Übertragen Sie den folgenden Satz aus dem Auszug über die Staatsverschuldung in Deutschland ins Englische: „In dieser Zeit blieb die Schuldenstandsquote mehr oder weniger konstant bei 20 Prozent des Bruttoinlandsprodukts.“

===== Dokumentauszug

III. Die Entwicklung der Staatsverschuldung in Deutschland
    Mit Hilfe der bisher gewonnenen Erkenntnisse wollen wir nun kurz die Entwicklung der Staatsverschuldung in der Bundesrepublik Deutschland der vergangenen Jahre aufarbeiten. Für die Entwicklung der Verschuldung als Ganzes lassen sich drei Phasen unterscheiden (vgl. Abbildung 2).
    Die erste Phase erstreckt sich von der Gründung der Bundesrepublik Deutschland bis Anfang der siebziger Jahre. In dieser Zeit blieb die Schuldenstandsquote mehr oder weniger konstant bei 20 Prozent des Bruttoinlandsprodukts. Mit der Währungsreform 1948 wurden die Schulden, welche die Nationalsozialisten im Inland angehäuft hatten, mehr oder weniger gestrichen – eine drastische Enteignung der deutschen Bürger. Das Grundgesetz (Artikel 115 GG) ließ eine Kreditfinanzierung von Staatsausgaben nur bei außerordentlichem Bedarf und für «werbende Zwecke» zu – Letzteres entspricht der bereits ausgeführten Idee,Staatsverschuldung nur für Investitionen zuzulassen (in Kapitel V diskutieren wir Artikel 115 GG detaillierter). Das deutsche Wirtschaftswunder der fünfziger Jahre und eine günstige demographische Entwicklung erleichterten dem Staat eine zurückhaltende Haushaltspolitik mit geringer Schuldenaufnahme.

==========
===== Abschnitt des Datensatzes

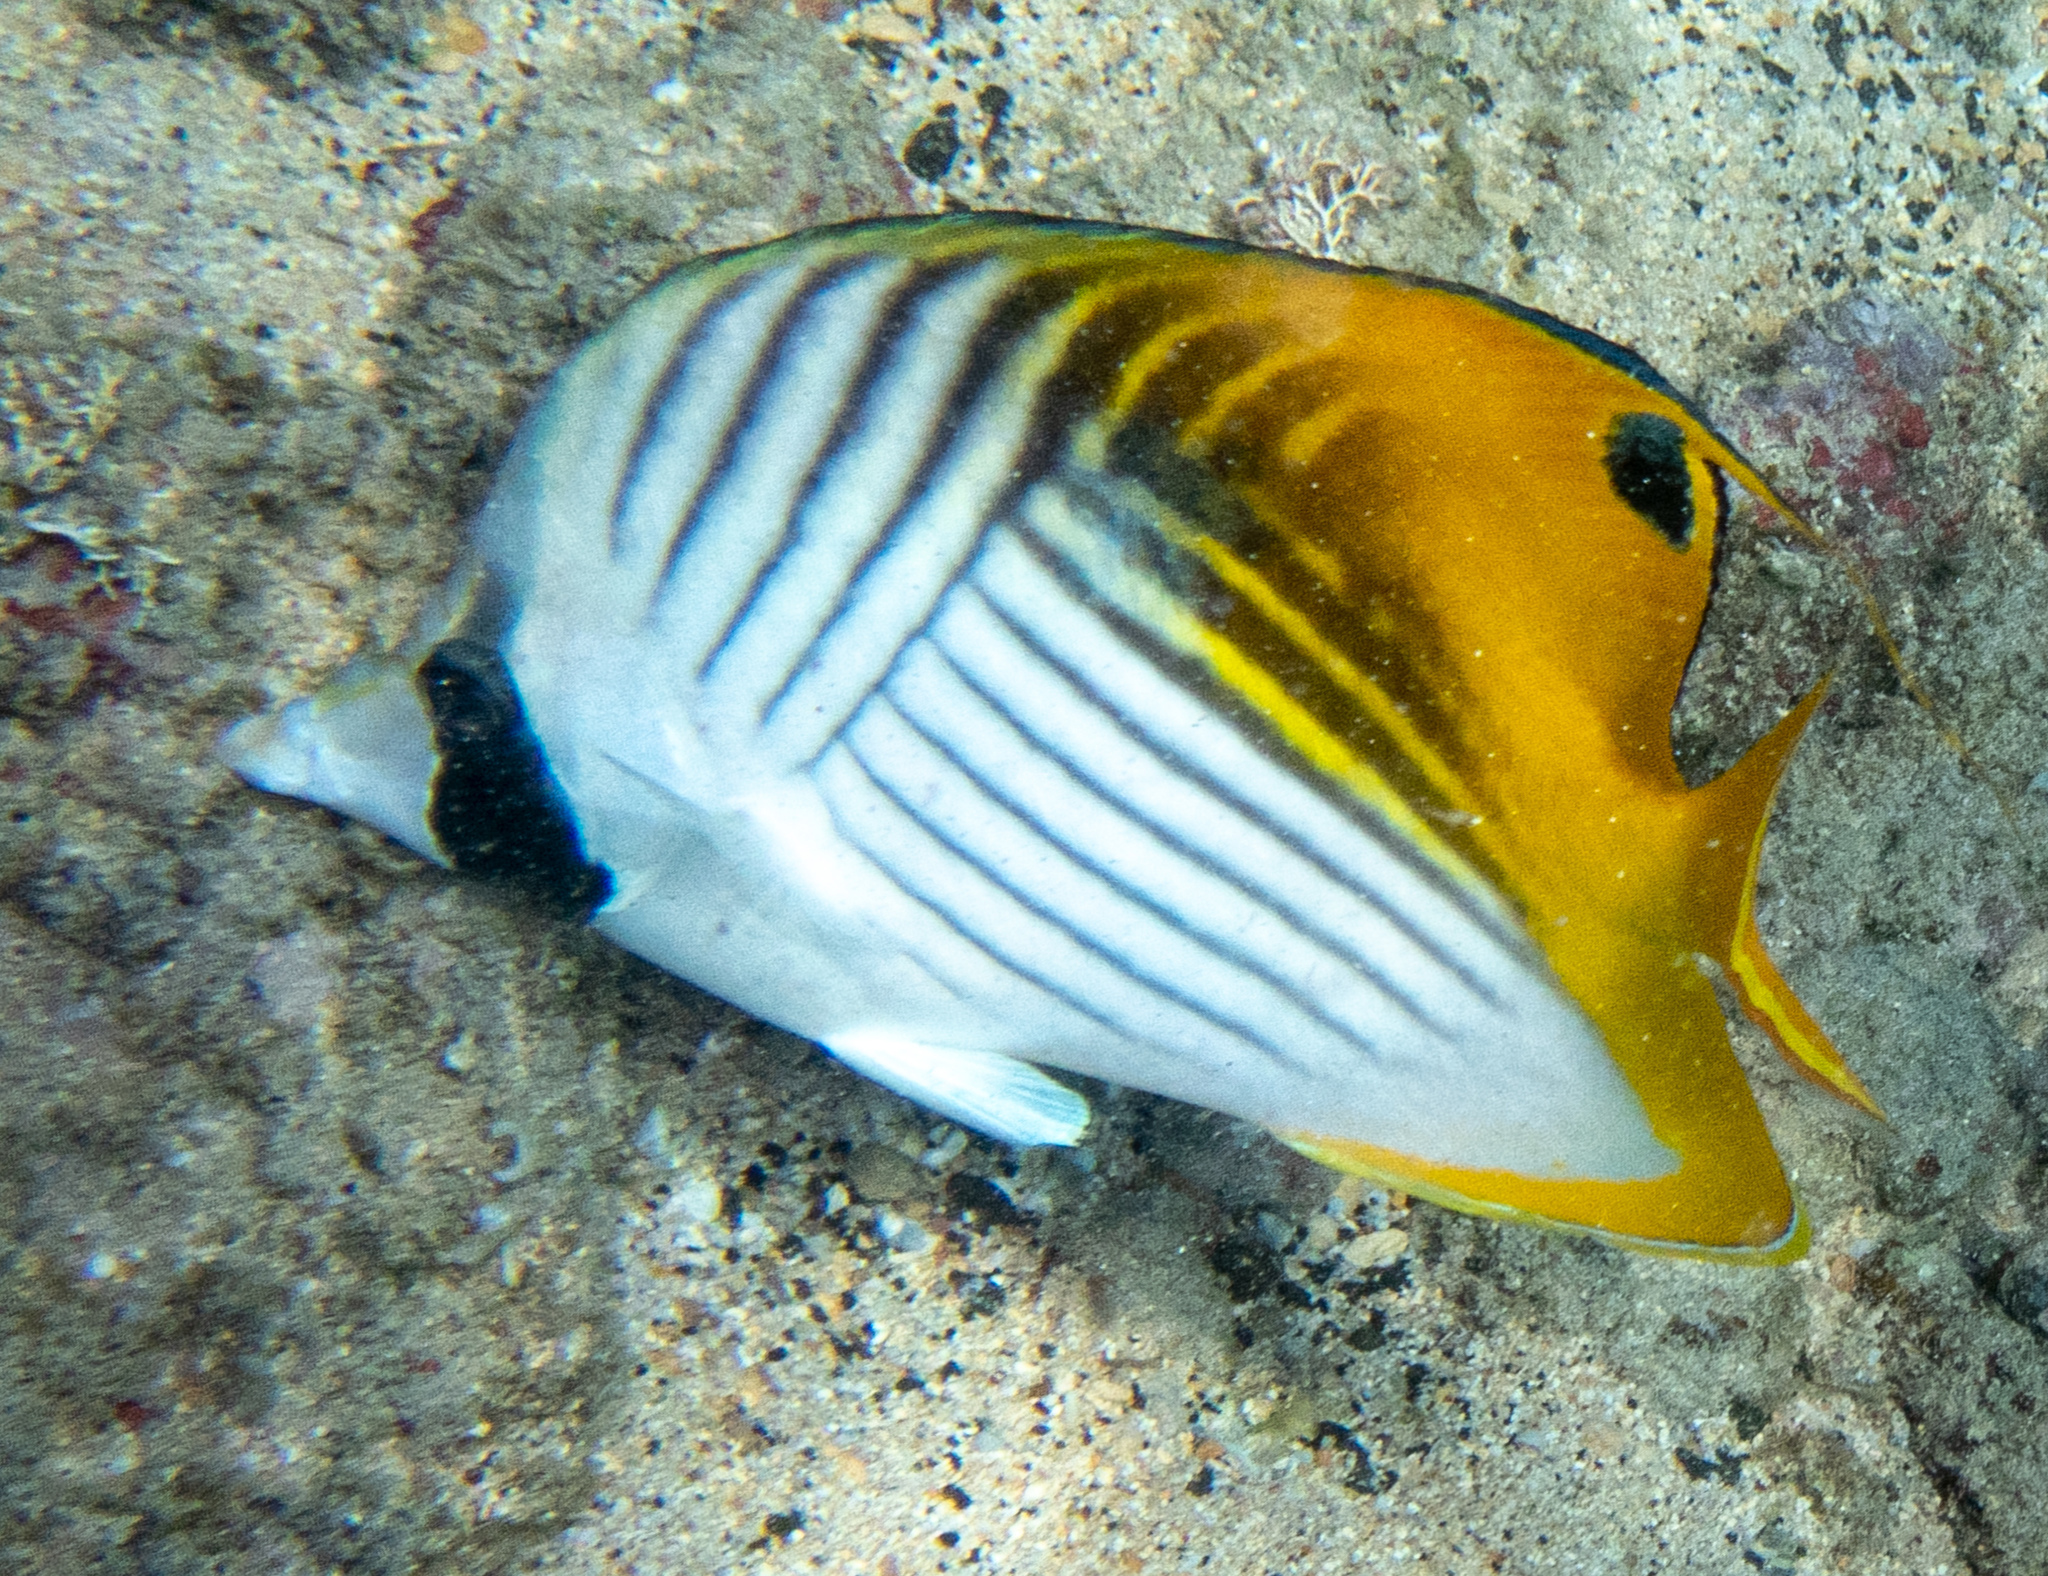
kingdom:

==========

Schriftliche Lösung: During this period, the debt ratio remained more or less constant at 20 percent of gross domestic product.